Thursday, August 02, 2007

McGilloway's Borderlands


Borderlands, the title of Brian McGilloway's first crime novel, evokes a wide range of associations, particularly in the northwest of Ireland, where the novel is set. Detective Ben Devlin and the rest of the characters cross repeatedly over the national border between the Republic of Ireland and Northern Ireland, and both the police and the various criminals and suspects cross back and forth over the line between social norms and antisocial behavior. The story deals with the discovery of a young woman's body in circumstances that suggest that the murderer may have been one of the travelers (formerly known as tinkers), Ireland's gypsies.

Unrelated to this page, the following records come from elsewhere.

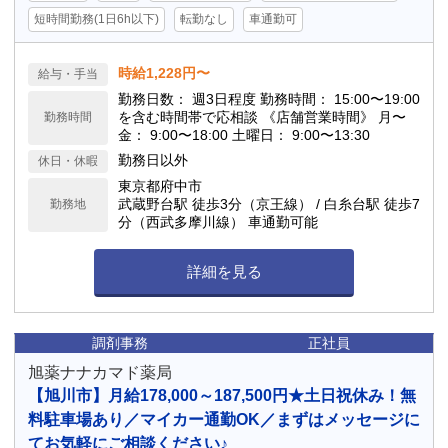
短時間勤務(1日6h以下)
転勤なし
車通勤可
時給1,228円〜
給与・手当
勤務日数： 週3日程度 勤務時間： 15:00〜19:00
を含む時間帯で応相談 《店舗営業時間》 月〜
勤務時間
金： 9:00〜18:00 土曜日： 9:00〜13:30
勤務日以外
休日・休暇
東京都府中市
武蔵野台駅 徒歩3分（京王線） / 白糸台駅 徒歩7
勤務地
分（西武多摩川線） 車通勤可能
詳細を見る
調剤事務
正社員
旭薬ナナカマド薬局
【旭川市】月給178,000～187,500円★土日祝休み！無
料駐車場あり／マイカー通勤OK／まずはメッセージに
てお気軽にご相談ください♪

The social lines between the settled population and the travelers, between petty criminals and businessmen, between the police and the murderers are never completely clear, and McGilloway manages the multiple ambiguities of the story very skilfully. Devlin is the narrator, but he's no superdetective: he muddles along, frequently aware that damage is being done because he hs made the wrong move or remained a step behind those responsible for the original murder, vicious beatings (of which he is more than once the victim himself), and crimes of the present and the past. The long, sad history of Irish political entanglements is one of the subjects of the novel, but it remains in the background, as McGilloway and his narrator focus instead on the people who have inherited that history and those entanglements. McGilloway's style is clear and direct, even when the story is not, giving a real sense of Devlin's puzzlement and the process by which things are clarified. The various policemen and women involved interact with believable and human qualities, and the rest of the society of small-town Northwest Ireland and western Northern Ireland is drawn with subtlety and compassion. This is a short but powerful crime novel, and a sympathetic portrait of a "borderland" that is too often obscured in cliches or ruralisms in fiction of the present and the past. McGilloway conveys a believable portrait of a real, troubled, and coping-as-best-they-can population in the new Ireland, with all its contradictions and complexities.

1 comment:

Declan Burke said...

Glenn - Couldn't agree more. Brian McGilloway is a superb new Irish voice. Borderlands put me in mind of both Michael Dibdin and Ross Macdonald, despite being distinctively Irish.